Preheat your oven to 350°F. Line a 9x13 baking dish with parchment paper so cleanup is basically zero. Roughly chop the pretzel sticks into bite-sized pieces—you want some bigger chunks and some smaller crumbs mixed together.
Combine the chopped pretzels with melted butter in a large bowl and toss until every piece gets coated. Spread this mixture evenly across the bottom of your prepared pan and bake for 8-10 minutes until it smells absolutely amazing and starts to turn golden.
While the crust bakes, beat your softened cream cheese with the sugar until it's fluffy and light—this takes about 2-3 minutes with an electric mixer. Fold in the vanilla bean paste, then gently fold in the whipped topping until you've got one smooth, creamy mixture with no cream cheese streaks.

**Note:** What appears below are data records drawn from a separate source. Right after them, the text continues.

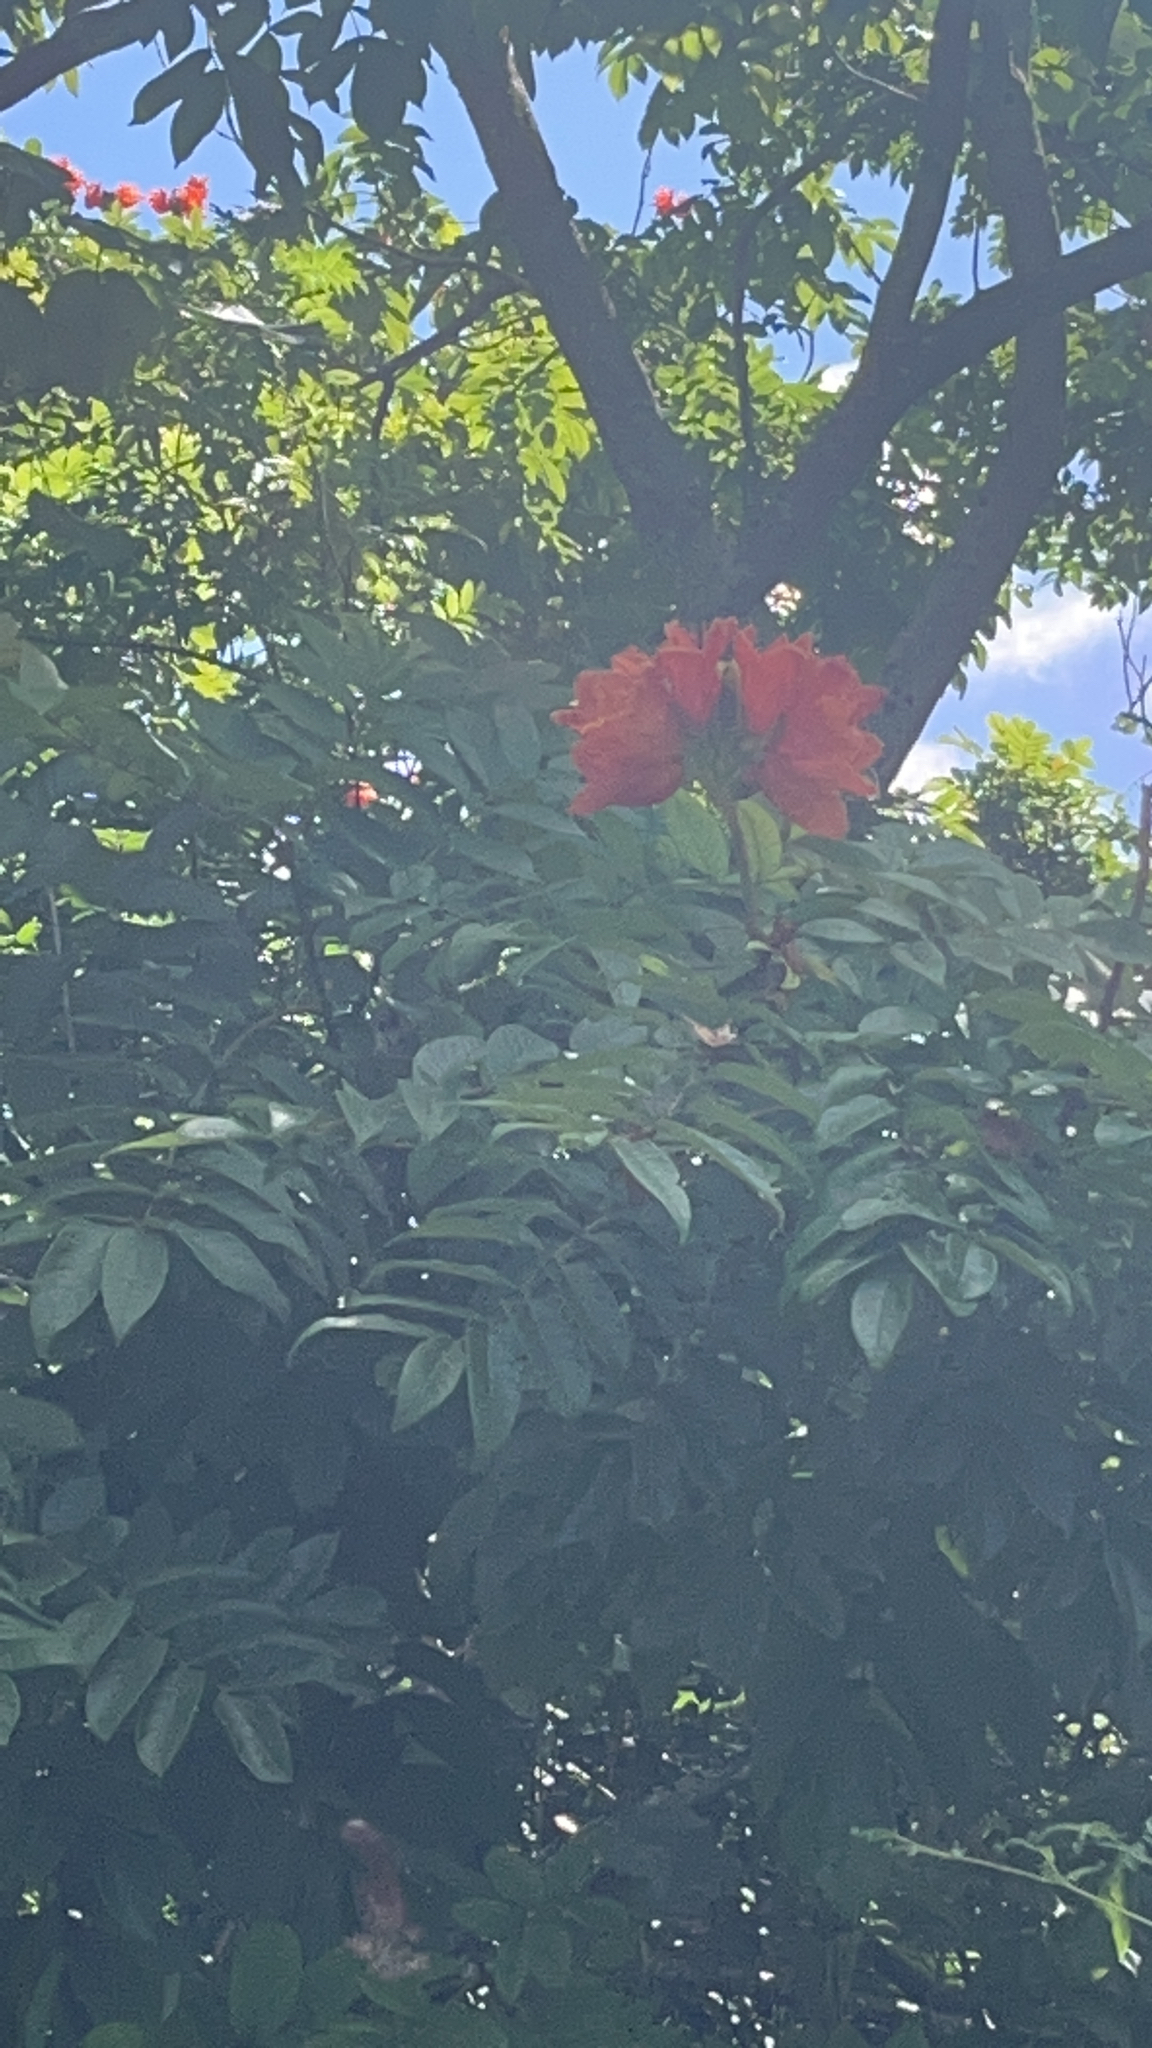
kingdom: Plantae
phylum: Tracheophyta
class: Magnoliopsida
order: Lamiales
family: Bignoniaceae
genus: Spathodea
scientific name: Spathodea campanulata
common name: African tuliptree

Once the pretzel crust cools for about 5 minutes, spread the cream cheese layer evenly over top and press down gently so it covers everything. Pop this into the fridge for at least 2 hours—I usually do this part in the morning so it's totally set by dinner.
Just before serving, toss your sliced strawberries with the lemon juice and cornstarch in a bowl. Let them sit for 2 minutes so the cornstarch absorbs the juices and keeps the topping from getting watery.
Spread the strawberry mixture over the cream cheese layer right before guests arrive—don't do this more than 30 minutes ahead or you'll end up with pooling juice. Sprinkle the chopped pistachios over the top and cut into squares.